We have previously reported mainstream waterpipe smoke toxicant and carcinogen yields using the same products, smoking protocol, and analytical instruments used in this study (Sepetdjian et al., 2008; Al Rashidi et al., 2008; Shihadeh and Saleh, 2005). The SS:MS ratios for CO, aldehydes, and PAH using current SS and previous MS results are given in Table 2. It can be seen that for these 3 classes of toxicants, waterpipe SS emissions generally exceed MS yields, as is the case with cigarettes (Jenkins et al., 2000). On the other hand, we expect, but have yet to verify, that ultrafine particles in waterpipe MS will greatly exceed those in waterpipe SS.

Table 2.

Sidestream emissions to mainstream smoke toxicant yield ratios for narghile waterpipe and cigarette.

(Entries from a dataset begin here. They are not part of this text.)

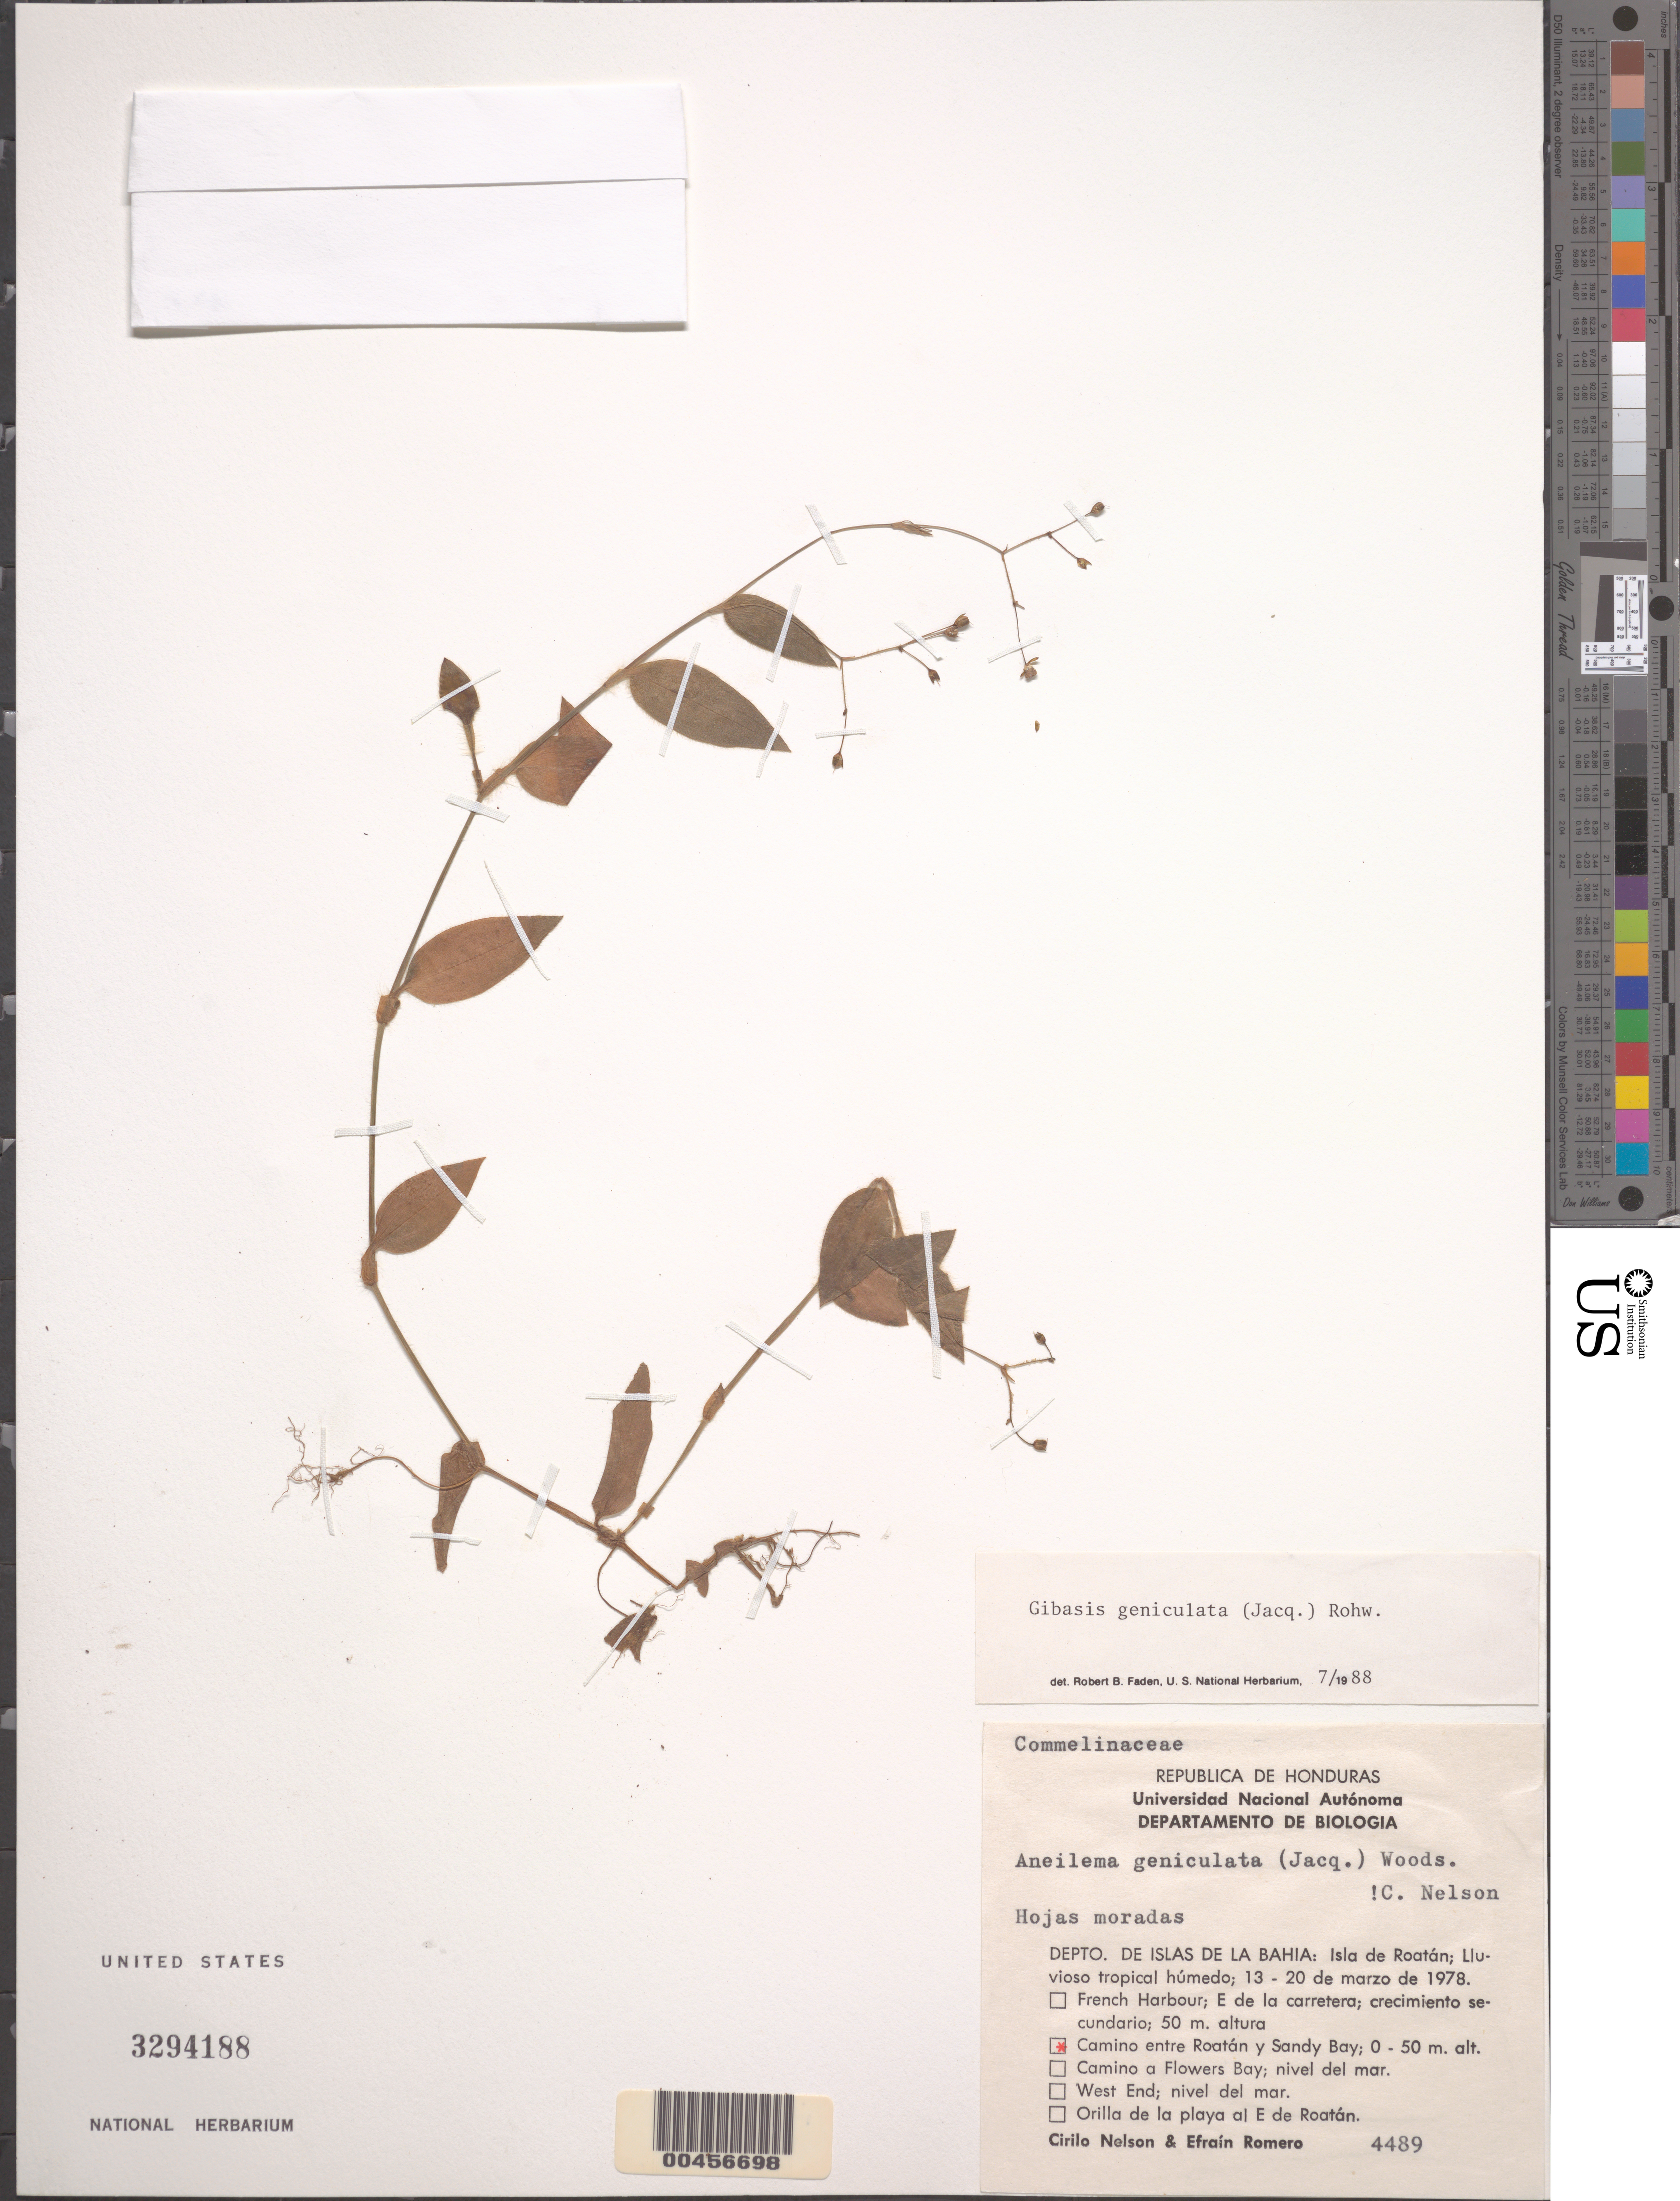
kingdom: Plantae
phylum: Tracheophyta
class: Liliopsida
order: Commelinales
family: Commelinaceae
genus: Gibasis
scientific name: Gibasis geniculata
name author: (Jacq.) Rohweder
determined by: Faden, Robert B., (US), Smithsonian Institution - National Museum of Natural History (UNITED STATES)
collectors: C. H. Nelson & E. Romero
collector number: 4489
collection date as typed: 13 Mar 1978 to 20 Mar 1978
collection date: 1978-03-13/1978-03-20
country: Honduras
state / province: Islas de la Bahía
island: Roatan Island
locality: Between Roatan and Sandy Bay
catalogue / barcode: US 3294188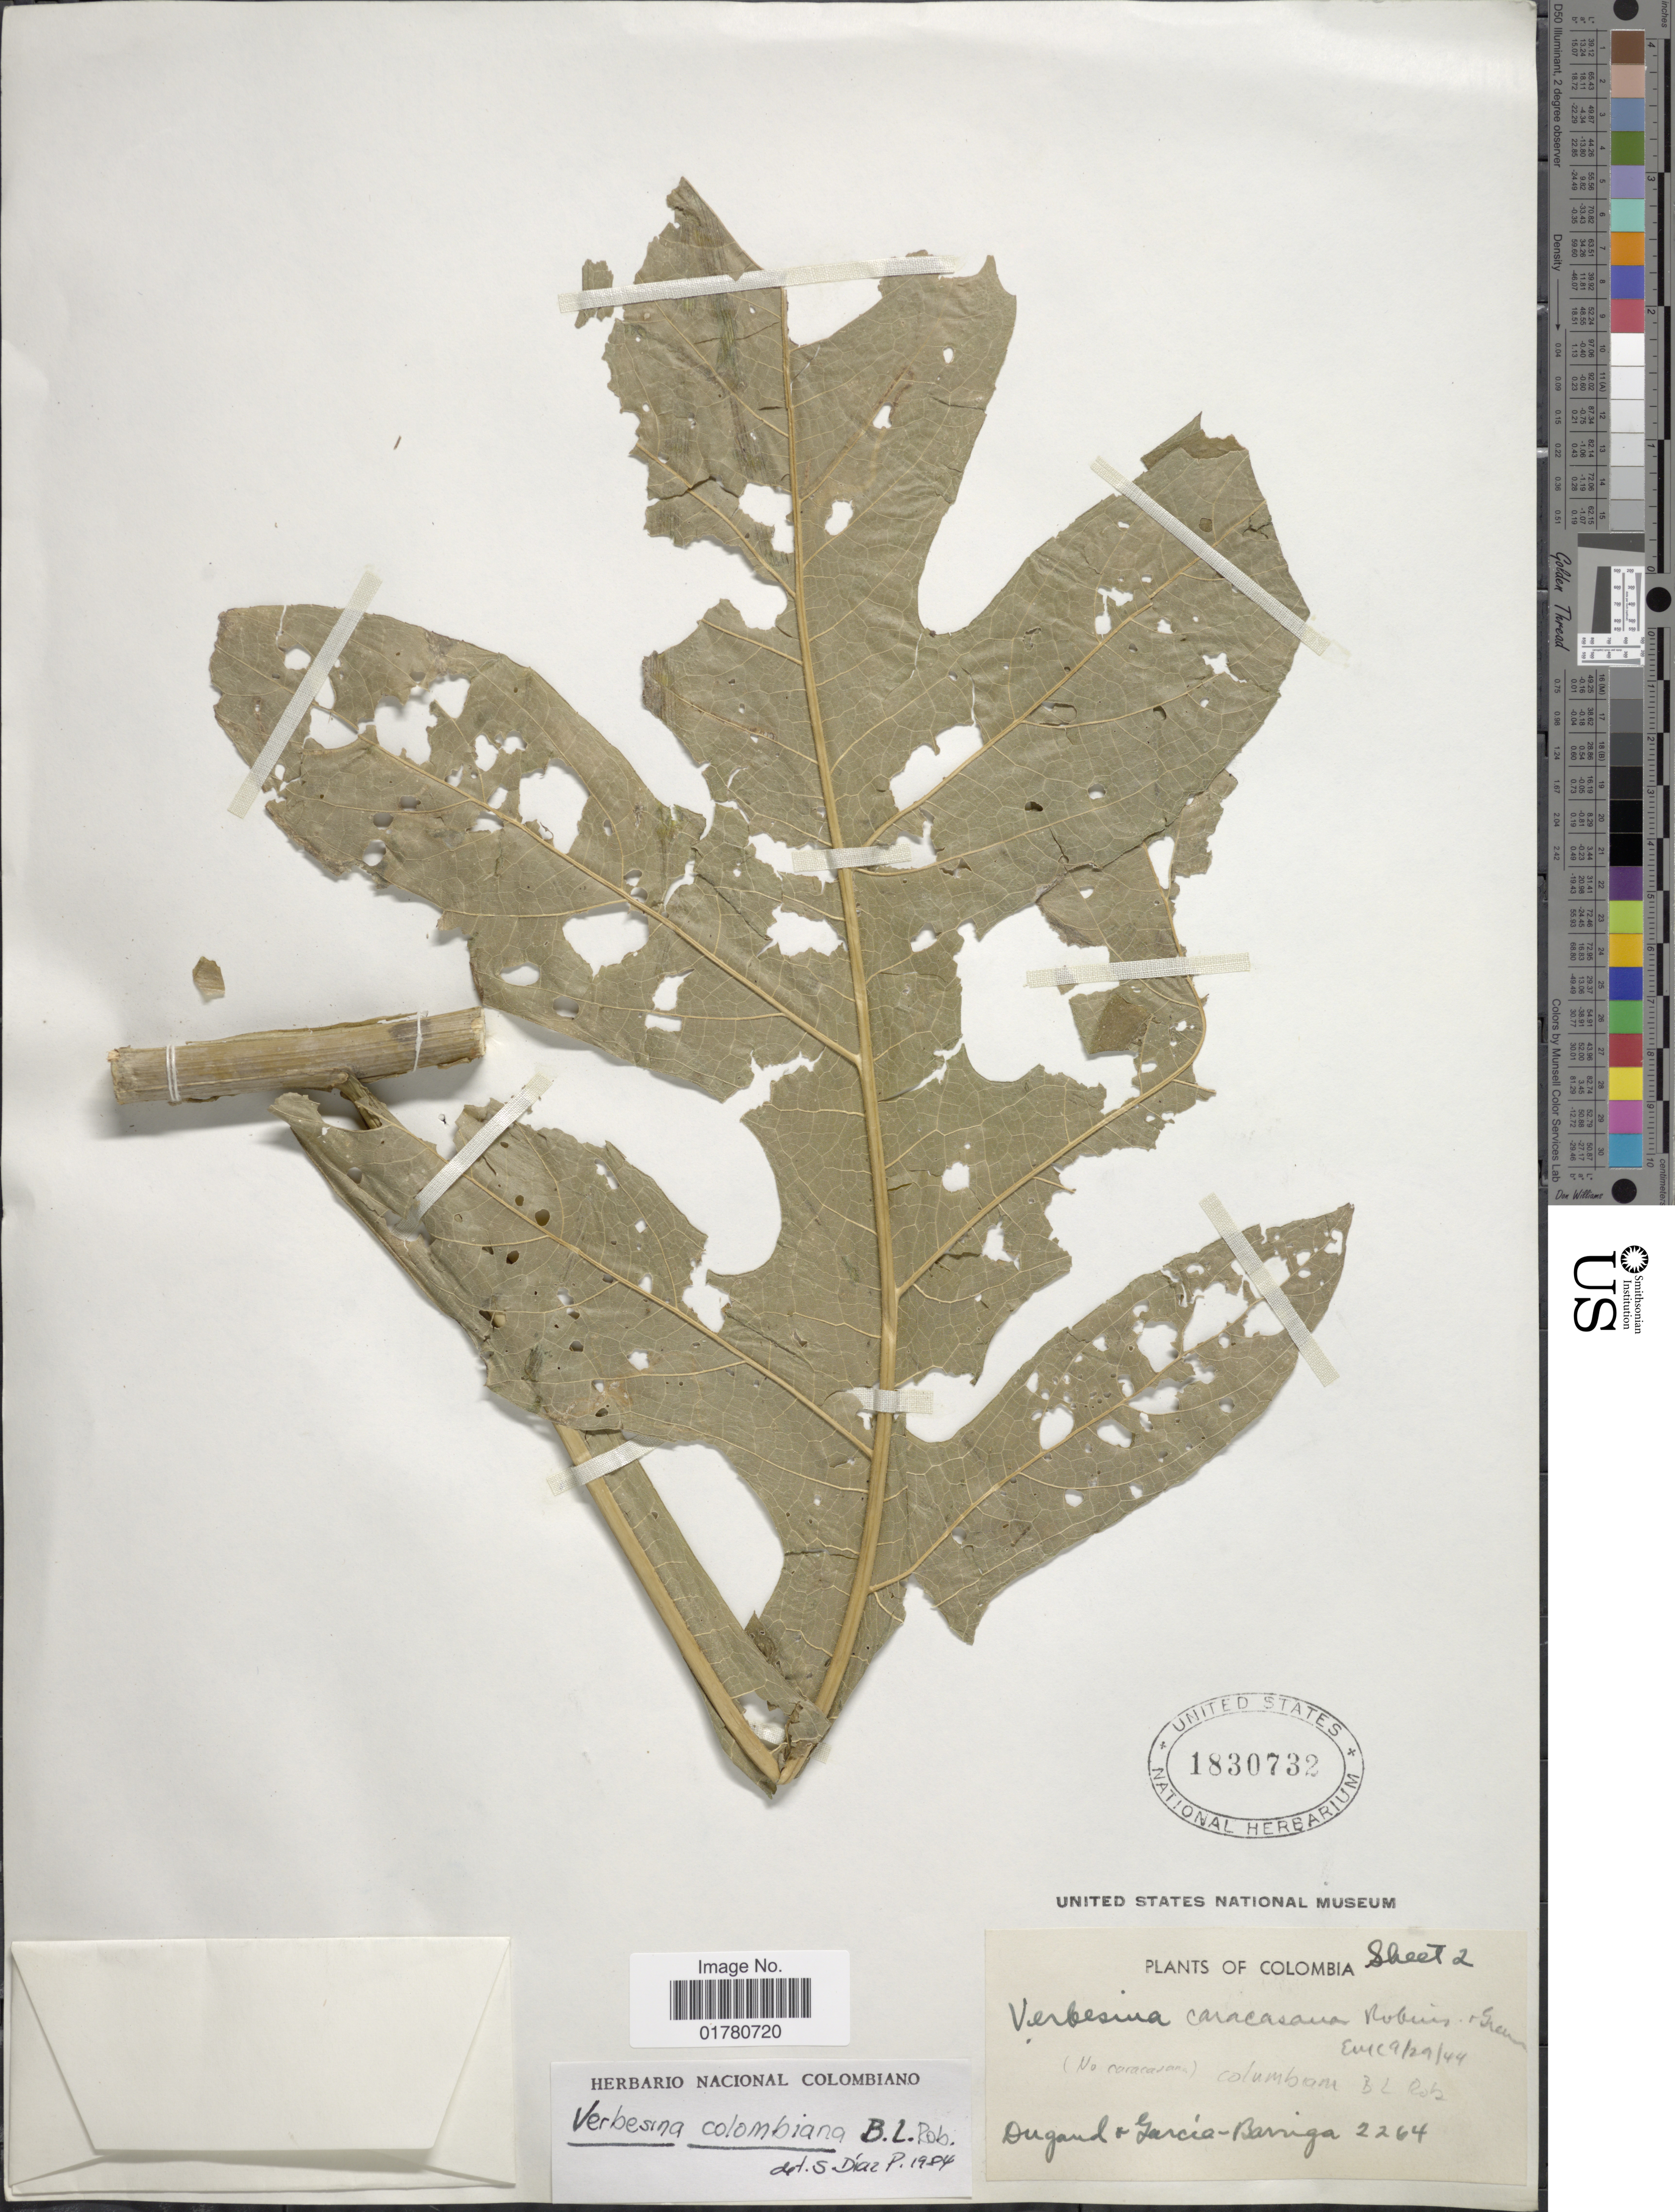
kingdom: Plantae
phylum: Tracheophyta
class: Magnoliopsida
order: Asterales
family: Asteraceae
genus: Verbesina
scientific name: Verbesina columbiana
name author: B.L. Rob.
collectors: Dugand, -- & H. García Barriga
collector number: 2264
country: Colombia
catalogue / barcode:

	Waterpipe SS/MS	Cigarette SS/MS
Volatile aldehydes
Formaldehyde	8.3	4.4
Acetaldehyde	2	1.8
Acrolein	0.7	3.5
Propionaldehyde	1.1	1.7
Methacrolein	1	NR
PAH
Benzo[a]pyrene	0.5	6.4
Benzofluoranthenes [k + b]	1.1	8.7
Dibenz[a,h]anthracene	0.3	12.1
Benzo[g,h,i]perylene	1.9	11.1
Indeno[1,2,3-cd]pyrene	1.8	9.7
CO	14.6	2.9

From a public policy perspective, perhaps the most pertinent question is how emissions from the waterpipe–smoker system (i.e. SS + eMS) compare to those of the cigarette–smoker system. That is, with a cigarette smoker and waterpipe user sitting side-by-side in a café for an hour, will the waterpipe user contribute significantly to the levels of airborne carcinogens, CO, and UFP given the presence of the cigarette smoker? To address this question, we need to know a) the total (SS + eMS) waterpipe emissions over a typical one-hour use period, and b) the hourly total emission rates for cigarette smoking. The later can be obtained from recent data by Bi et al. (2005), assuming an hourly “habitual smoker” cigarette consumption rate of 2 per hour (Repace and Lowrey, 1980). To estimate the former, we calculated a lower and upper bound total emission rate corresponding to the waterpipe user exhaling zero or 100% of the inhaled MS toxicants. We also computed a “best estimate” of exhaled waterpipe MS emissions using toxicant-specific absorption fractions (70% particle PAH, 60% CO, 95% aldehydes) reported in a recent review by Baker and Dixon (2006). The results are given in Table 3, where it can be seen that just the SS emissions (i.e. the lower bound) of a single waterpipe use session exceed the combined SS and exhaled MS emissions of a person smoking two cigarettes over the same period. In fact, the waterpipe smoker likely emits as much aldehydes and PAH into the immediate environment as do two cigarette smokers, and as much CO as 10 cigarette smokers.

Table 3.

Calculated SHS emissions from one person-hour of waterpipe and cigarette smoking. Cigarette smoker is assumed to consume two full-flavored cigarettes per hour and is based on human subject measurements of SHS by Bi et al. (2005). Theoretical waterpipe range corresponds to the smoker exhaling none or all of the inhaled toxicant. “Best estimate” assumes toxicant fractions exhaled as previously reported (Baker and Dixon, 2006) for cigarette smokers. Reported totals for PAH and aldehydes correspond to compounds shown in Table 1, excluding dibenz[a,h]-anthracene and methacrolein, respectively, for commensurability with Bi et al., 2005.

Emissions from 1 person-hour	Waterpipe smoking		Cigarette smoking	Waterpipe/cigarette
	Theoretical range	Best estimate	Bi et al.,2005	Best estimate
Total PAH, µg h−1	1.14–2.14	1.84	1.09	1.7
Total volatile   aldehydes, mg h−1	11.9–16.3	12.1	5.7	2.1
CO, g h−1	2.28–2.42	2.30	0.212	10.8

5. Conclusions

The available evidence therefore indicates that waterpipe smoking results in environmental emissions of ultrafine particles, aldehydes, PAHs, and carbon monoxide well in excess of those resulting from cigarette smoking, regardless whether the comparison is made per unit smoked or smoker per unit time. The data thus provide strong justification for including narghile waterpipe smoking in public smoking bans.